Power to the Primates
In 1972, ‘Conquest of the Planet of the Apes’ brought the films’ world down to Earth.
It’s the summer of 1974, you’ve got time on your hands, and you want to see a movie. In fact, you’ve got a lot of time on your hands and you’re drawn to an image that pays homage to the famous “I Want YOU For U.S. Army'' poster in which Uncle Sam looks and points directly at the viewer, lest there be any confusion about the “you” in question. Except it’s not Uncle Sam doing the pointing, but an actor in an ape suit informing you that “20th Century Fox Wants YOU To… GO APE!” Beneath those words are the logos of the five Planet of the Apes movies, beginning with 1968’s Planet of the Apes and concluding with the previous year’s Battle for the Planet of the Apes. Maybe this all-day marathon takes place in a theater, maybe a drive-in playing them from dusk to dawn. Whichever the case, you’re in for the long haul.

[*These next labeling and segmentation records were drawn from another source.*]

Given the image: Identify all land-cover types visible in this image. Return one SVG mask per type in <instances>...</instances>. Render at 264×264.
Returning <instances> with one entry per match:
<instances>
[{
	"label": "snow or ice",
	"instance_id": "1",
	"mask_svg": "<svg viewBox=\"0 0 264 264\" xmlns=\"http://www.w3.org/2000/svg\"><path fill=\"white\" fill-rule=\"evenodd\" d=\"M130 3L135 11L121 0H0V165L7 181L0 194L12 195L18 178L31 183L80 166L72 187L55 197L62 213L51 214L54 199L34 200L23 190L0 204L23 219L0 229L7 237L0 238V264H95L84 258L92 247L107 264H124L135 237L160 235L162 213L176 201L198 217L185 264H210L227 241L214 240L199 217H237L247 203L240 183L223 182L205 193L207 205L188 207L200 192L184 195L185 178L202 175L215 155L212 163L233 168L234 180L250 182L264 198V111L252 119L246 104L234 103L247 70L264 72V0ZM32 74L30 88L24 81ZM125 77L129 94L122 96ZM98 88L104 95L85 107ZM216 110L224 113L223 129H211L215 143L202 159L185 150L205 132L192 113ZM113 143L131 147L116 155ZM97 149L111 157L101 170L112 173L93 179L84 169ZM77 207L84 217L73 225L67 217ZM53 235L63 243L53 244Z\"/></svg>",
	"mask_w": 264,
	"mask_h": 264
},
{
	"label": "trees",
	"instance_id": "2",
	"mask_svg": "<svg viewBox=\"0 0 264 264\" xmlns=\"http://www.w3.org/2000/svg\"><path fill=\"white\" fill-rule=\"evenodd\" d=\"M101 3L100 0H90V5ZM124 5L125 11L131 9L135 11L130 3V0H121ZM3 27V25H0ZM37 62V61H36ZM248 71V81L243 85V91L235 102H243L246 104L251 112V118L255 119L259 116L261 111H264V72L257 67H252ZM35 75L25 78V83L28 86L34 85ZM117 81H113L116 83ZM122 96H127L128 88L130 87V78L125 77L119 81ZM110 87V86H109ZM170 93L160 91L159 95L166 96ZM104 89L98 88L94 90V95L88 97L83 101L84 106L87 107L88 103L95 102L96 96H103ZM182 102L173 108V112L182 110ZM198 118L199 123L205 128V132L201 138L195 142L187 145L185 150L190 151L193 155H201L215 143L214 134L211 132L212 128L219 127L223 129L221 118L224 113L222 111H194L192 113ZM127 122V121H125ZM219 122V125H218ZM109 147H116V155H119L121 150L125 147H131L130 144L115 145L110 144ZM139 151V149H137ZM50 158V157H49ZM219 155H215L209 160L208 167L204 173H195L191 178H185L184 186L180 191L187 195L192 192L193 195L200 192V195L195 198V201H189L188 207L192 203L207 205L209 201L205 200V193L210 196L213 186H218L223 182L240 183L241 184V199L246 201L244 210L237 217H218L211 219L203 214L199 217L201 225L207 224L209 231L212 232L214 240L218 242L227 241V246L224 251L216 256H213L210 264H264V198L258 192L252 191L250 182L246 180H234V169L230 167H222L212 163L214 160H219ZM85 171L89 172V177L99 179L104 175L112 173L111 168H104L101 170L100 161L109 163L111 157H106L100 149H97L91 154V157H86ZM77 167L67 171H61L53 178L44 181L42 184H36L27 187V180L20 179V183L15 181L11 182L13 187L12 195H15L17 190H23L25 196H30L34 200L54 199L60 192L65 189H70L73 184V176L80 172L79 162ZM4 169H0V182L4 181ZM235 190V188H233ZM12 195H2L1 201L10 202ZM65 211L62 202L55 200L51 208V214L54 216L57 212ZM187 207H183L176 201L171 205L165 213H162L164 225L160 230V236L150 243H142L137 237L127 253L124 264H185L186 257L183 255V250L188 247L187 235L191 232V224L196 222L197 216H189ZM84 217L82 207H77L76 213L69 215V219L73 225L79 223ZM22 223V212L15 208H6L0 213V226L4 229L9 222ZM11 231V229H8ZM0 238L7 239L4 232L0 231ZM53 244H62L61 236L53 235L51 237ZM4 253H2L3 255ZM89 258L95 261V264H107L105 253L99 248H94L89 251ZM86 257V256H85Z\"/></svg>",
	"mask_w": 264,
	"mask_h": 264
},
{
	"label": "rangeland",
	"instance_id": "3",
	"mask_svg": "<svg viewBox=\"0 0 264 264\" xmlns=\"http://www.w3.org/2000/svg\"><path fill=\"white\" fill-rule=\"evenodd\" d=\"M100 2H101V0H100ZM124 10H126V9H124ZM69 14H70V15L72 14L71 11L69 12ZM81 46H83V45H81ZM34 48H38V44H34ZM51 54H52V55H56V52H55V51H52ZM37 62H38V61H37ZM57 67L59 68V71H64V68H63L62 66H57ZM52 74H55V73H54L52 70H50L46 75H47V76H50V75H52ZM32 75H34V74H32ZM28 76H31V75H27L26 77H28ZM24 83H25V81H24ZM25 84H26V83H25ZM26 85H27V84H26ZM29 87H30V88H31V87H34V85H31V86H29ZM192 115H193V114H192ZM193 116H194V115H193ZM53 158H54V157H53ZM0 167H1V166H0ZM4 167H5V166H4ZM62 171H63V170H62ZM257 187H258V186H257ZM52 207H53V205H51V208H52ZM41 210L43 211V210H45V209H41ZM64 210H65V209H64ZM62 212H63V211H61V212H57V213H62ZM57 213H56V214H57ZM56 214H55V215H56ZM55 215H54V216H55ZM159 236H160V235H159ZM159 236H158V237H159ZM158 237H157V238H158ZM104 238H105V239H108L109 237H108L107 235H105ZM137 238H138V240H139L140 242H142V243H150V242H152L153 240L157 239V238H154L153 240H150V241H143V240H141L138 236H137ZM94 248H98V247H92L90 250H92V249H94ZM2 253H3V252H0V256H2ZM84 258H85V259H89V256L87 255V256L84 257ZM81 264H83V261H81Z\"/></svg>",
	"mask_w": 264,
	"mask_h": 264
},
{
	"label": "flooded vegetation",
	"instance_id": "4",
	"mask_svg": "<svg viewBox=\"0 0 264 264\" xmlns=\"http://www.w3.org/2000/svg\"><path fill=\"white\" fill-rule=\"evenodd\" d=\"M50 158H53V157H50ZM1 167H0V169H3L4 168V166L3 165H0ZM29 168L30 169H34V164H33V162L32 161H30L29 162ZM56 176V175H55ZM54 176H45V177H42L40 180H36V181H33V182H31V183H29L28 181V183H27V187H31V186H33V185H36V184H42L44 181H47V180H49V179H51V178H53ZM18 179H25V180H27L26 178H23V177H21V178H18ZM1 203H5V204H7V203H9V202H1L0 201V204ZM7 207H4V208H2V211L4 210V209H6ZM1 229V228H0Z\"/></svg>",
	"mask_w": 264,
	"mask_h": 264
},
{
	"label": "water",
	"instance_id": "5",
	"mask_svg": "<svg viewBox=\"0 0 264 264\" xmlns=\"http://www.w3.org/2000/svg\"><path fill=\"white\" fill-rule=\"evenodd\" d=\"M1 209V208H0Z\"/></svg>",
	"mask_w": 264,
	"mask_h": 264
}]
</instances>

Let’s also assume you’ve somehow never seen any of these movies before, or even know that much about them. The twist at the end of Planet of the Apes hits hard and you’re still thinking about it as the credits roll against the sound of waves hitting the shore. Leave now and you’ll have seen a grim, thought-provoking movie, a fully satisfying story. It’s kind of perfect, really. Maybe you should leave. But, with five movies to show, the theater doesn’t waste any time starting the next one, Beneath the Planet of the Apes. It’s not as good, in many ways playing like a retread of the first film, but it’s not bad, either.
It also gets weirder and darker as it goes along, following our heroes as they uncover a cult of mutant humans worshiping an atomic bomb. Trapped in a volley of ape vs. human violence in the cult’s underground lair, Taylor, the protagonist of the first film played by Charlton Heston, uses his dying moments to detonate it, destroying the Earth (a “green and insignificant planet,” a narrator informs us). Taylor began the first film as an embittered misanthrope. In some respects, this seems like a natural end for him (and, of course, for us). And, once again, the series has seemingly arrived at a narrative dead end. Except, that is, backwards. Escape from the Planet of the Apes sends three of the future’s intelligent apes—a chimpanzee couple named Cornelius (Roddy McDowell) and Zira (Kim Hunter) and their companion Dr. Milo (Sal Mineo)—to 1970s America, where they first become celebrities then outcasts when humanity learns of the ape-dominated future from which they hail. It’s the lightest of all three films by a good measure, until it isn’t. Cornelius, Zira, and Dr. Milo all meet bad ends and it’s only a last-moment switch that saves Cornelius and Zira’s infant child from the same fate when he’s whisked away by a kindly circus owner named Armando (Ricardo Montalbán). Yet while Escape is set in the present (more or less as the 1971 film takes place in 1973), it’s the next entry that feels timely, even though it takes place decades later in the not-so-far-off year of 1991.